Demolition data from VesselsValue.com has confirmed that scrap prices are still near record highs of $450/LDT (record highs achieved in 2011 at approx. $550/LDT), while the fleet supply/demand picture is still bearish. If these rates persist, scrapping at 15+ might become the new "norm," which is worrisome for the future value of the Hanjin Malta and APL Garnet, but could boost future rates for the Sagitta, Centaurus, Cap Domingo, and Cap Doukato if other companies follow suit. A good bellwether to watch for the industry will be Costamare's (NYSE:CMRE) decision on the Messini (1997- 2500 TEU) and the Marina (1992- 3350 TEU) which come off charter in February 2014 as well as the decisions made on the Karmen and Konstantina (1991/92- 3350 TEU) which came off charter during Q4-13.
Does DCIX management see the need to fully shift away from the Panamax class (doubtful- considering they are still running the Sagitta and Centaurus at an operating loss), or do they simply want to take advantage of large demolition payouts?
Update of the Sagitta Time-Charter (20 Dec)
The Sagitta is a 3400 TEU vessel, built in 2010, which has earned pitiful rates ($7250/day) for DCIX since the original contract ($22k/day until January 2013) expired. In the base case and bull case scenarios, I projected a $9k average for the Sagitta (and sister ship Centaurus) in 2014 and an $11k average for both vessels in 2015.

————————

• **EXERCISE 1**:
Decide whether each statement below agrees with the passage on vessel scrapping and charter rates. Answer yes or no for each, quoting the words of the passage that settle it.
(a) The record scrap prices of 2011 were about $550/LDT.
(b) The Sagitta was built in 2012.
(c) The Messini and the Marina come off charter in February 2014.
• **EXERCISE 2**: Duplicate the stretch of the passage on vessel scrapping and charter rates from "Does DCIX management" through "large demolition payouts?".

————————

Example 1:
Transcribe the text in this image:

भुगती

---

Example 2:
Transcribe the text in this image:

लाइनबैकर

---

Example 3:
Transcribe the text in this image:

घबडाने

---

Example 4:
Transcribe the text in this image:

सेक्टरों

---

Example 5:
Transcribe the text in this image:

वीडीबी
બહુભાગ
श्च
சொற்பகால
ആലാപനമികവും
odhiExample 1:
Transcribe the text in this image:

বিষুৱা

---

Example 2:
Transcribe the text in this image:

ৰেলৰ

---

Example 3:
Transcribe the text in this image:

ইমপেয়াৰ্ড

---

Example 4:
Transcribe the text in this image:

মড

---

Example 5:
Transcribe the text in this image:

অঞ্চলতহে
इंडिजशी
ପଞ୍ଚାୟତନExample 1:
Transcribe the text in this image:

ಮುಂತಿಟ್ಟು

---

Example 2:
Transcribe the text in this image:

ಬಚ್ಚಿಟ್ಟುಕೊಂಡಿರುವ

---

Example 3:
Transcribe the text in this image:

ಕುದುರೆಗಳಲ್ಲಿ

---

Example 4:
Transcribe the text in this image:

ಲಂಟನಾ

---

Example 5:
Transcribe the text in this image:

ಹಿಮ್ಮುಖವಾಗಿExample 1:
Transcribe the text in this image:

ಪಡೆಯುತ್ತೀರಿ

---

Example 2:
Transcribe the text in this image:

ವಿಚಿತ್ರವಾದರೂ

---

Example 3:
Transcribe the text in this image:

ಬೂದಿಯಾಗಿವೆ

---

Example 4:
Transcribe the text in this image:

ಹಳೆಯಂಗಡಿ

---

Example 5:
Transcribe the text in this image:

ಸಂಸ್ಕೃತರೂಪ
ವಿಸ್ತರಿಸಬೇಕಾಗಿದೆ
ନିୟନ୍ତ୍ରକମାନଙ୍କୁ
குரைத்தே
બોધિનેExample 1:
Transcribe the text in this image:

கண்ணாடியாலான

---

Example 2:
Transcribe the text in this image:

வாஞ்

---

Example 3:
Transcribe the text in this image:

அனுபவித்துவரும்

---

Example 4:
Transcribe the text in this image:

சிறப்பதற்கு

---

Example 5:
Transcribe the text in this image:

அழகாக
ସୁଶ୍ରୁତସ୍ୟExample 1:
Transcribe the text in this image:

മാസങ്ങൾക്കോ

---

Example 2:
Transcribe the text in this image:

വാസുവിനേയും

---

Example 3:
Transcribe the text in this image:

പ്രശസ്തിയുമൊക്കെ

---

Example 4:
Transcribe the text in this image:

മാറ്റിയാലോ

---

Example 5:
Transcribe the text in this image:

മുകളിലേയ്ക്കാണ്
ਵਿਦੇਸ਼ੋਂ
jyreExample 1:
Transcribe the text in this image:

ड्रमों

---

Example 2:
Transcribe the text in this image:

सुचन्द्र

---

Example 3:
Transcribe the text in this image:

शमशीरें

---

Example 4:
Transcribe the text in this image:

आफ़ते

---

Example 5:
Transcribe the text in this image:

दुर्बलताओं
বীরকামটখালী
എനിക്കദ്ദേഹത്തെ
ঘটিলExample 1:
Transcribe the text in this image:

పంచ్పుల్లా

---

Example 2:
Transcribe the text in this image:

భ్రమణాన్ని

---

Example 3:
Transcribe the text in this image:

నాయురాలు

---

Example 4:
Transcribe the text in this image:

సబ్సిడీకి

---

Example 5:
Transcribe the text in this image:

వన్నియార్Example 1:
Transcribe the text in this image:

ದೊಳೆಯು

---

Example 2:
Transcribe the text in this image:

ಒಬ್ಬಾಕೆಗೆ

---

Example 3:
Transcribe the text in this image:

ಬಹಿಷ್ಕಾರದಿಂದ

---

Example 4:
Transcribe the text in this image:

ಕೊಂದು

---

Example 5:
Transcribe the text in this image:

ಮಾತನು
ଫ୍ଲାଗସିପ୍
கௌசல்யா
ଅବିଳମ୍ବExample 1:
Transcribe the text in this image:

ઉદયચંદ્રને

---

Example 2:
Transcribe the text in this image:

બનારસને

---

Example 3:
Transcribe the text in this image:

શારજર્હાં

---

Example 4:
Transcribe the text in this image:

————————

• **WRITTEN SOLUTION 1**:
(a) Yes: "record highs achieved in 2011 at approx. $550/LDT"
(b) No: "The Sagitta is a 3400 TEU vessel, built in 2010"
(c) Yes: "the Messini (1997- 2500 TEU) and the Marina (1992- 3350 TEU) which come off charter in February 2014"

• **WRITTEN SOLUTION 2**:
Does DCIX management see the need to fully shift away from the Panamax class (doubtful- considering they are still running the Sagitta and Centaurus at an operating loss), or do they simply want to take advantage of large demolition payouts?